Trying something different. Like not wearing makeup or straightening my hair anymore. Like writing a blogpost on my iPhone. Like running in the evening instead of the morning.
Like teaching grade seven for a year in my old elementary school? Yes, I am trying somethings a bit differently.
That’s my news…I’ve accepted a job offer that was impossible to turn down. It is a one year contract back ‘home’ where I am going to teach all core curriculum, except French, to the grade seven class. It’s an elementary school so considering that I am, both trained as and preferably, an English and History/Social Studies secondary school teacher, my learning curve is steep and the demographic is…different — different from what I know, different from my dream.

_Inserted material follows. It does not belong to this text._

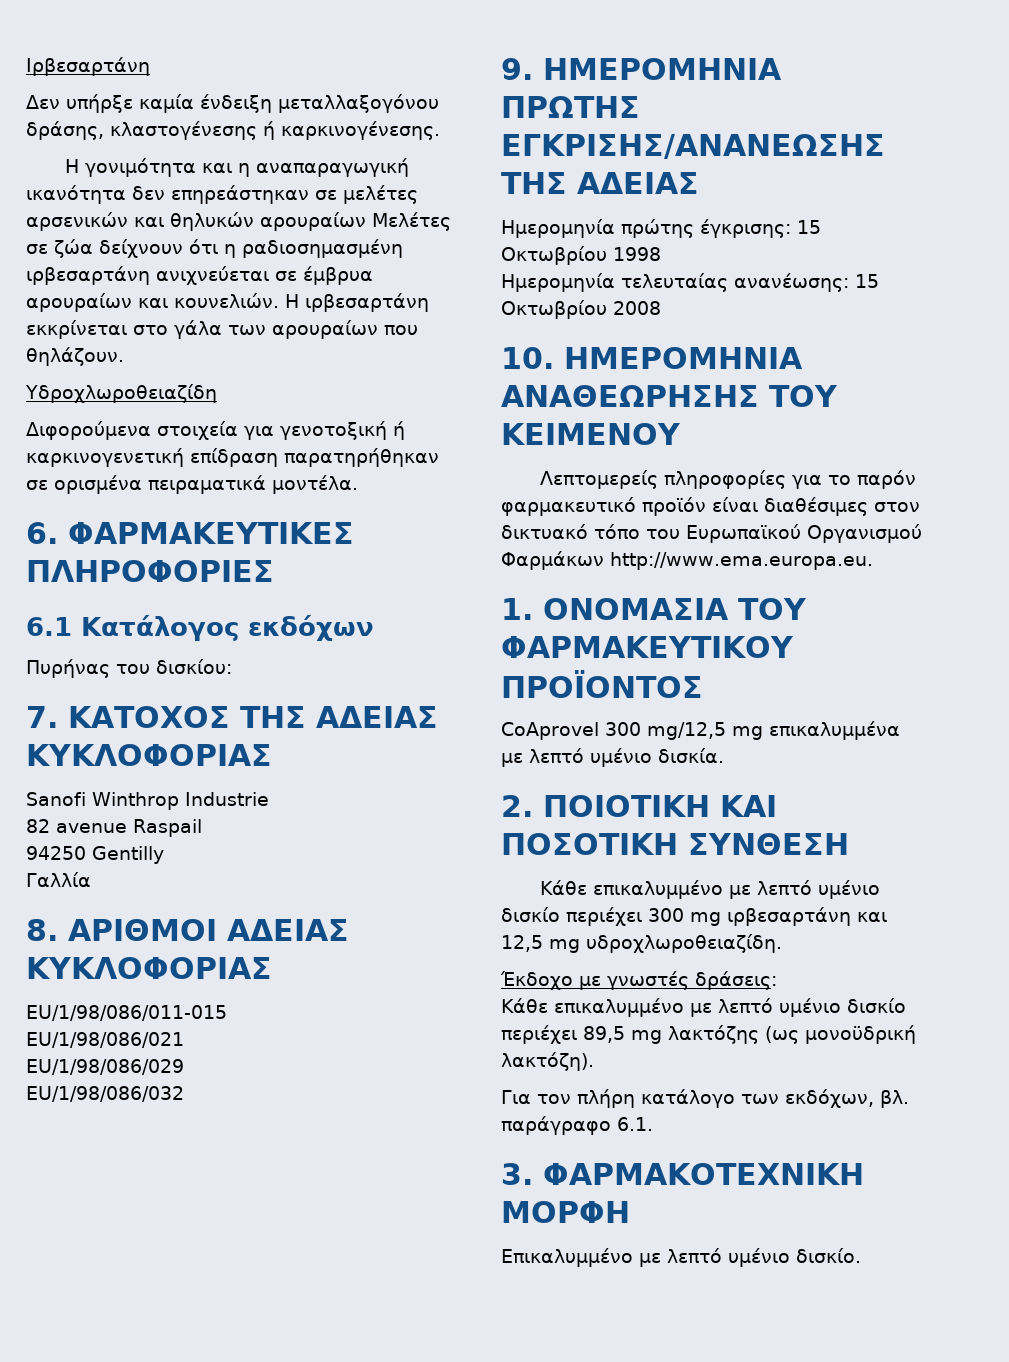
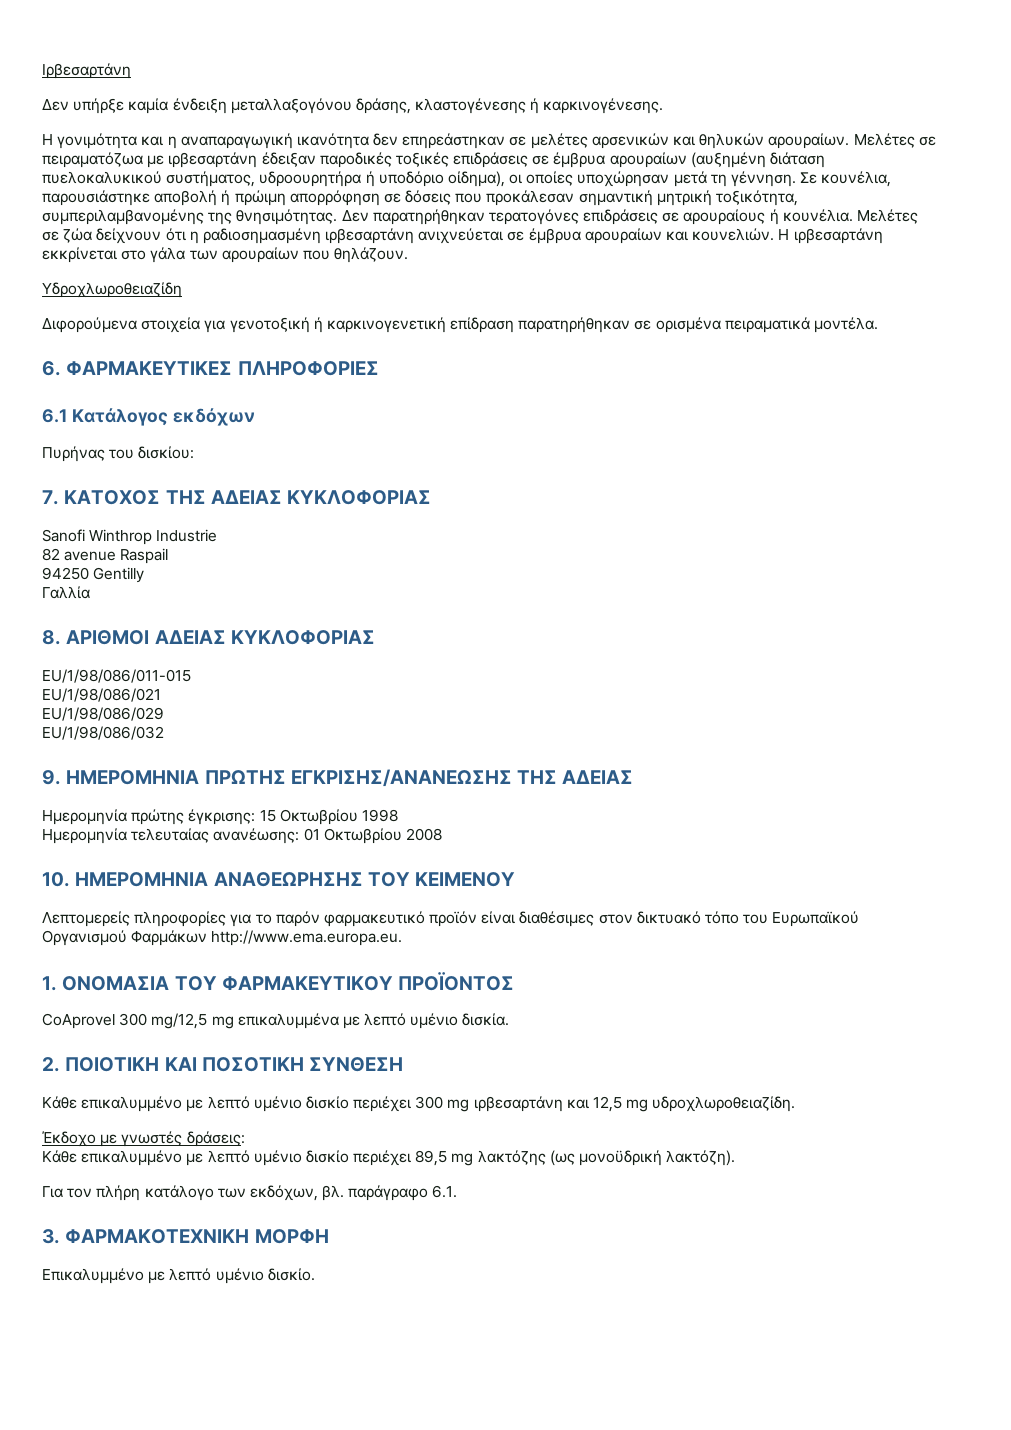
[260,212,366,231] αρουραίων -> [768,133,936,149] [42,152,826,168] [42,171,892,187] [42,190,799,206] [42,209,853,225] αρουραίων. Μελέτες σε πειραματόζωα με ιρβεσαρτάνη έδειξαν παροδικές τοξικές επιδράσεις σε έμβρυα αρουραίων (αυξημένη διάταση πυελοκαλυκικού συστήματος, υδροουρητήρα ή υποδόριο οίδημα), οι οποίες υποχώρησαν μετά τη γέννηση. Σε κουνέλια, παρουσιάστηκε αποβολή ή πρώιμη απορρόφηση σε δόσεις που προκάλεσαν σημαντική μητρική τοξικότητα, συμπεριλαμβανομένης της θνησιμότητας. Δεν παρατηρήθηκαν τερατογόνες επιδράσεις σε αρουραίους ή κουνέλια.
[855,274,879,288] 15 -> [303,828,320,841] 01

It’s ok though, I’m not entitled to my dream job yet so for one year, I’ll gain experience while spending time with people I haven’t seen in what feels like a lifetime.
I’m unraveling. On one hand, I am excited and anxious and honoured to be given this opportunity. On the other, I seem to be crying at no moment’s notice as I feel so overwhelmed by lacking qualifications, how much planning I have to do, the thought of moving back way up north, and the imminent changes that bring goodbyes. This is home, I’m excited for my job but I didn’t think I was ready to leave Victoria, some friends, my best friend, and my family here just yet. It’s all happening so fast. I don’t know how or where to start planning for September … or how or where to say goodbye.
It’ll be trying many things different.
Like teaching full-time to my very own class…different, but different is good.
I can’t believe I’m moving back. That’s different, too.
I can’t believe it’s time to actually say goodbye.